This pipeline is intended for the use case where there is an SQL database and a user wants to know some summary about the data. From a technical perspective, this takes in a natural language query (e.g., "Which artist sold the most records last year?"), embeds it in the same space as automatatically generated SQL column descriptions are embedded, retrieves the most similar column descriptions, provides these column descriptions plus the original user query to a NL-to-SQL language model, generates an SQL query to retrieve that data (Done but query is unreliable), and determines which code to run or generate for the analysis needed to satisfy the user's original question.
Currently the best way to run it is through the scratch.ipynb notebook.

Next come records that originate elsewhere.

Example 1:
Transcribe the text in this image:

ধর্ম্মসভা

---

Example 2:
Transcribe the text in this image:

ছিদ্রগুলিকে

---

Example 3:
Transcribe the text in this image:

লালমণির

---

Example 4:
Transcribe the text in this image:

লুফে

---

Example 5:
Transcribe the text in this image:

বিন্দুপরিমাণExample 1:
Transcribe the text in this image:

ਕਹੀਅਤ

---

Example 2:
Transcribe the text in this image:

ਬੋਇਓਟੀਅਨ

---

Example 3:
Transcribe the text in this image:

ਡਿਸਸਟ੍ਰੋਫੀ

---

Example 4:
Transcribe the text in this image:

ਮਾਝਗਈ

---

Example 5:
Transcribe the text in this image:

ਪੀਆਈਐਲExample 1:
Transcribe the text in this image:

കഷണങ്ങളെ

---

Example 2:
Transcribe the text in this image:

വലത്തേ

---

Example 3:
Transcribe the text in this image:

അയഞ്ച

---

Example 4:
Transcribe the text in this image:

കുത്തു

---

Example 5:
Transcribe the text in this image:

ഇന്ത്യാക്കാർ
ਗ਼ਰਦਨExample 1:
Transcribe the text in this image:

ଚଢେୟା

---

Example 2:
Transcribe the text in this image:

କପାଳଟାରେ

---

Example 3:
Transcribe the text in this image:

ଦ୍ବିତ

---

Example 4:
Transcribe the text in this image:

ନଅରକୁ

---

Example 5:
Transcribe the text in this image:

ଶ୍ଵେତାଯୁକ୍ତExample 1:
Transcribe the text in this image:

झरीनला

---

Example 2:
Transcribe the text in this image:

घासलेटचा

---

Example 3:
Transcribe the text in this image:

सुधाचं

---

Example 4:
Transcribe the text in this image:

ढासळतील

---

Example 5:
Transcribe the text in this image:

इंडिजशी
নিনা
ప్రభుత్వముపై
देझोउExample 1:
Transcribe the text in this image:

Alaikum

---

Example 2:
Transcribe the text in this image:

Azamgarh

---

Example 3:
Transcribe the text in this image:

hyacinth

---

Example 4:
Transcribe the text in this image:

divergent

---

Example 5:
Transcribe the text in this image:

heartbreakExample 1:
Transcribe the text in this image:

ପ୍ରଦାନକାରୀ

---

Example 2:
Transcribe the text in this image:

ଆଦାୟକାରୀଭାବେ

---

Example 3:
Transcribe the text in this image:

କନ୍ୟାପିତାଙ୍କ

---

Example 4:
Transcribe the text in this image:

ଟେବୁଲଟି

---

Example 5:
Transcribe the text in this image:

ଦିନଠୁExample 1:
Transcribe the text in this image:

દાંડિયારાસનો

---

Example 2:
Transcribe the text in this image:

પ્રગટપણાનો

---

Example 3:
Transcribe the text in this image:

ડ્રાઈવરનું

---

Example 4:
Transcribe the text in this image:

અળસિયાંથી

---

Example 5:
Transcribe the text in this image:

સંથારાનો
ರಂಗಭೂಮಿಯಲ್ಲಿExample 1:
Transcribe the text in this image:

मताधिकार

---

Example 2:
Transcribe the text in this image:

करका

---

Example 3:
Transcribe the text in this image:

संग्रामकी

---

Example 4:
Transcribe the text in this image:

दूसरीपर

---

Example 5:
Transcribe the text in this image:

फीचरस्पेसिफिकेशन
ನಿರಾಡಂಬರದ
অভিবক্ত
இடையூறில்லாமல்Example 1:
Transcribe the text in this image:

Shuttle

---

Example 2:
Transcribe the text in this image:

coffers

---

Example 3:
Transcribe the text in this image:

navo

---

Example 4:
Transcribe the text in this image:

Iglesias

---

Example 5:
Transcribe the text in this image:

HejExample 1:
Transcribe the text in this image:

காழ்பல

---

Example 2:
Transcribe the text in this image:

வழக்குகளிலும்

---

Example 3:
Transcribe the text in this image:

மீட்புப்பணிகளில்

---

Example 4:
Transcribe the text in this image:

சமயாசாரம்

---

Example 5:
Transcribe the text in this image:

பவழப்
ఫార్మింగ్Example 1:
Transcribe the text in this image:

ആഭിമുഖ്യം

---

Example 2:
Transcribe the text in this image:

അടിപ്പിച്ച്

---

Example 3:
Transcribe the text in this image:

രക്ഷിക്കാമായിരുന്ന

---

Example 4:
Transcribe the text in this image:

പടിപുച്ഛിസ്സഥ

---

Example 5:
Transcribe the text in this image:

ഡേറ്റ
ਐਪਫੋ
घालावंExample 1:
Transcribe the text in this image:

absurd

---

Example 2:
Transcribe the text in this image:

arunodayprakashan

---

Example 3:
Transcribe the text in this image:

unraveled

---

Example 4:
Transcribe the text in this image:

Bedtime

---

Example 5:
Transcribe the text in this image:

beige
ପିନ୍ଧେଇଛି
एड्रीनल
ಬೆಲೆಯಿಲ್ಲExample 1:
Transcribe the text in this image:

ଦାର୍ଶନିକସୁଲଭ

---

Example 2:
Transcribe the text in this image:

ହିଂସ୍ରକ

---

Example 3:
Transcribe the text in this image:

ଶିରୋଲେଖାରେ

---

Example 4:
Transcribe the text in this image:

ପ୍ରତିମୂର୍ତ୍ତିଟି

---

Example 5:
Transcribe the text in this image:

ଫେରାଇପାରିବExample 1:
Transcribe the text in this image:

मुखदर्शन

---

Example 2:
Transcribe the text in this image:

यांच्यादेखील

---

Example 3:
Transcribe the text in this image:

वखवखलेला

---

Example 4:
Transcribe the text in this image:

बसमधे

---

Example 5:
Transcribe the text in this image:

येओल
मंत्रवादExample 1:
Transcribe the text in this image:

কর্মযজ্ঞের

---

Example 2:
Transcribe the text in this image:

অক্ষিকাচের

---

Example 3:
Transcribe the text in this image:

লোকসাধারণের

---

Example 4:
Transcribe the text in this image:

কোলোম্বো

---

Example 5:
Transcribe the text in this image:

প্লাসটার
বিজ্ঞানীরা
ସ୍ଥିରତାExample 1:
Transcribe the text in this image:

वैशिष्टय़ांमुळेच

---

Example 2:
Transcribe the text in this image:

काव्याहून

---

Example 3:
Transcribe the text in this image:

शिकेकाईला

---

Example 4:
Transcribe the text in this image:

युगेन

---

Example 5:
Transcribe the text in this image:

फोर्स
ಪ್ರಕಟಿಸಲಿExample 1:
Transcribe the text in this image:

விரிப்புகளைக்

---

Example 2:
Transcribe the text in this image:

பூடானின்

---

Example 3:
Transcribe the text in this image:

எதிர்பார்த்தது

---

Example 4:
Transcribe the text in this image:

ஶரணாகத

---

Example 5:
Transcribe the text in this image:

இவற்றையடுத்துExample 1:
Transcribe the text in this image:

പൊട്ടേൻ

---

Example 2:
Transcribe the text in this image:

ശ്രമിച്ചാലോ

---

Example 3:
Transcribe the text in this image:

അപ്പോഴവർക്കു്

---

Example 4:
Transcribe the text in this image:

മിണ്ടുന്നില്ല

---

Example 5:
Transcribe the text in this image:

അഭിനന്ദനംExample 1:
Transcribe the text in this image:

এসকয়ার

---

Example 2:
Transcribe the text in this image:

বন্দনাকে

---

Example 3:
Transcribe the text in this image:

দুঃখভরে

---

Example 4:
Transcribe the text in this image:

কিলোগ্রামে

There are a few places that are scratch work exploring the data, but there is a "main" for running the pipeline. See if you can get it to generate another SQL query based on your question. Inspect the top columns retrieved if you want.
- Better define the most relevant documents to retrieve (e.g., re-rank the top results, pick a better threshold or dynamically set it)
- Implemente guardrails for SQL query safety and accuracy (e.g., improve the RAG process, explore agentic approach to iterate on the query, improve document descriptions)
- Implement data-to-analysis part of the pipeline
- Try to explicitly code some of the above and then extend to implement a LangGraph version. Use tools or skills for the analyses/plots.